Figure 1 | Effets des variables du CV fictif sur la probabilité d’obtenir un entretien d’embauche

Figure: Alix d’Agostino, DeFacto

Conclusion et implications

Comme les employeurs discriminent les candidats masculins, l’administration publique devrait sensibiliser les employeurs aux stéréotypes concernant les hommes issus du moyen-orient et/ou des pays musulmans. Il en va de même pour les mères (réfugiées). Les psychologues suggèrent des stratégies afin d’éliminer ces biais, qui consistent en une instruction permettant aux employeurs d’adopter le point de vue des réfugiés et de développer de l’empathie à leur égard. Également, des programmes de mentorat dans lesquels un professionnel présente un·réfugié à son réseau d’emploi peuvent également être utiles.

En outre, l’administration publique peut aider les réfugiés en proposant des mesures d’intégration supplémentaires (cf. Figure 1). Fossati et Liechti (2020) constatent que les employeurs sont plus susceptibles d’embaucher des réfugiés, qui, au-delà d’un cours d’intégration obligatoire, ont également participé à d’autres activités comme un stage ou du bénévolat.

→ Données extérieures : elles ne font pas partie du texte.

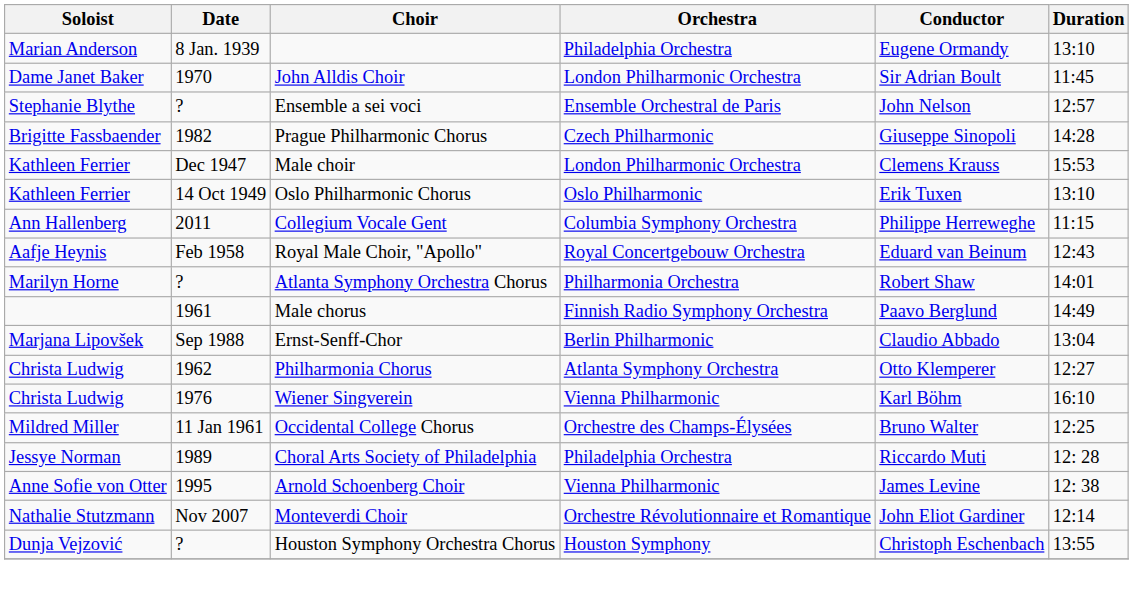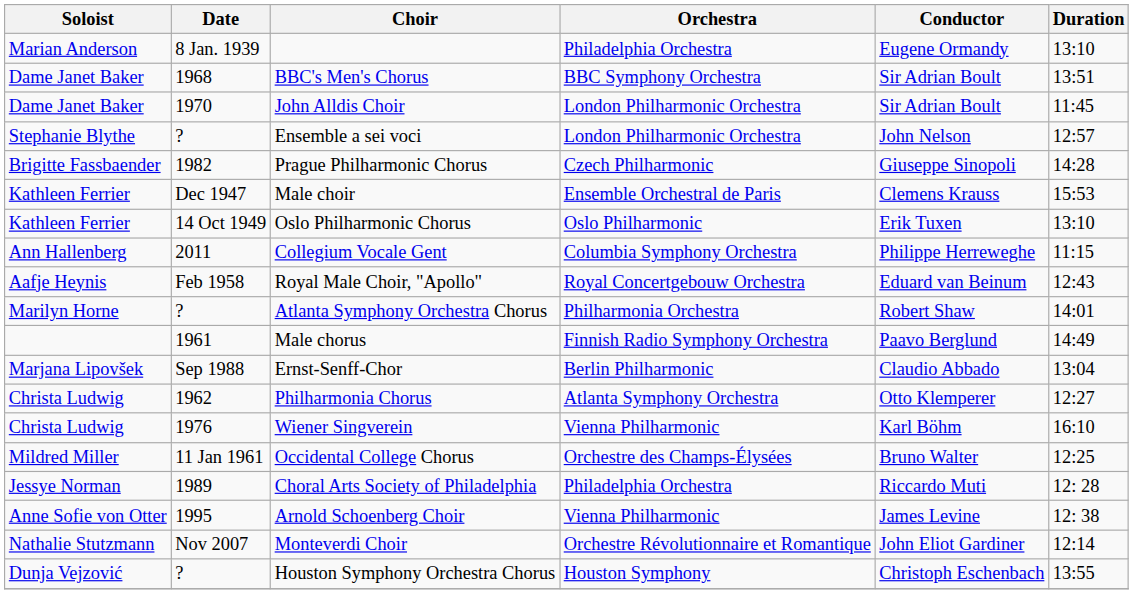+ row: Dame Janet Baker | 1968 | BBC's Men's Chorus | BBC Symphony Orchestra | Sir Adrian Boult | 13:51
Ensemble a sei voci | Orchestra: Ensemble Orchestral de Paris -> London Philharmonic Orchestra
Male choir | Orchestra: London Philharmonic Orchestra -> Ensemble Orchestral de Paris
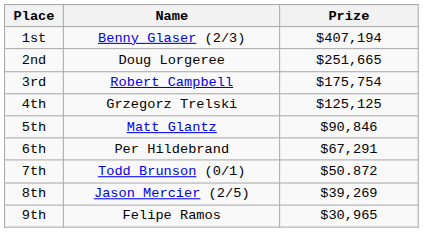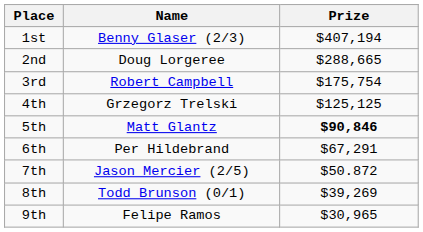2nd | Prize: $251,665 -> $288,665
5th | Prize: normal -> bold
7th | Name: Todd Brunson (0/1) -> Jason Mercier (2/5)
8th | Name: Jason Mercier (2/5) -> Todd Brunson (0/1)
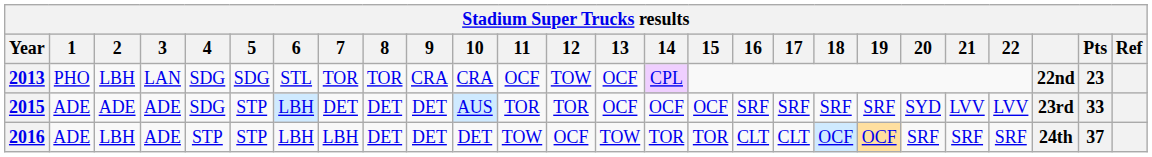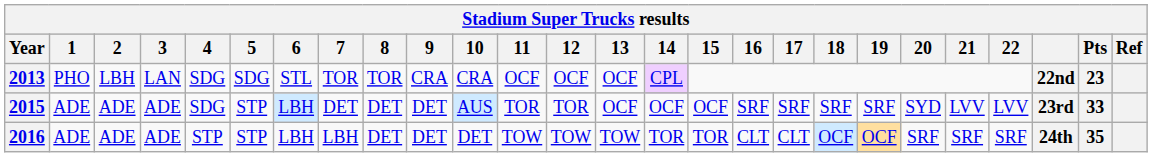2013 | 12: TOW -> OCF
2016 | 2: LBH -> ADE
2016 | 12: OCF -> TOW
2016 | Pts: 37 -> 35
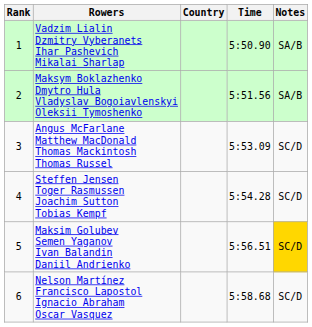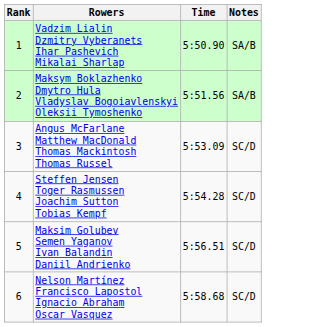- column: Country
Maksim Golubev Semen Yaganov Ivan Balandin Daniil Andrienko | Notes: gold background -> no background
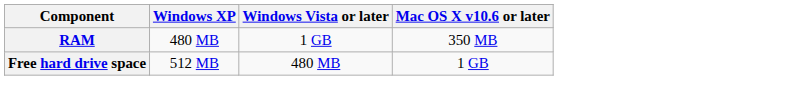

Malheureusement, ce résultat ne s’applique qu’aux employeurs ayant déjà une attitude positive envers les immigrés avant l’étude. Cela signifie que les politiques d’intégration n’influencent pas les employeurs qui ne veulent tout simplement pas travailler avec des réfugiés.

En conclusion, le faible taux d’emploi des femmes réfugiées (qui ne sont pas mères) n’est pas causé par la discrimination des employeurs. Il est probablement la résultante de facteurs comme les rôles de genre traditionnels, le manque d’éducation et/ou d’expérience professionnelle des refugiées. Il est clair qu’un ensemble diversifié de mesures est nécessaire afin d’aborder l’intégration économique des différents groupes de réfugiés.


Note: Cet article a été publié dans le cadre du Policy Brief No. 7 de l’IDHEAP.

Références:

  • Fossati, F., Knotz, C., Liechti, F. and I. Otmani (2022). The Gender Employment Gap among Refugees and the Role of Employer Discrimination: Experimental Evidence from the German, Swedish and Austrian Labor Markets. International Migration review.

  • Fossati, F. and Liechti, F. (2020). Integrating refugees through public policy: A comparative survey experiment on hiring preferences. Journal of European Social Policy, 30(5) 601-615.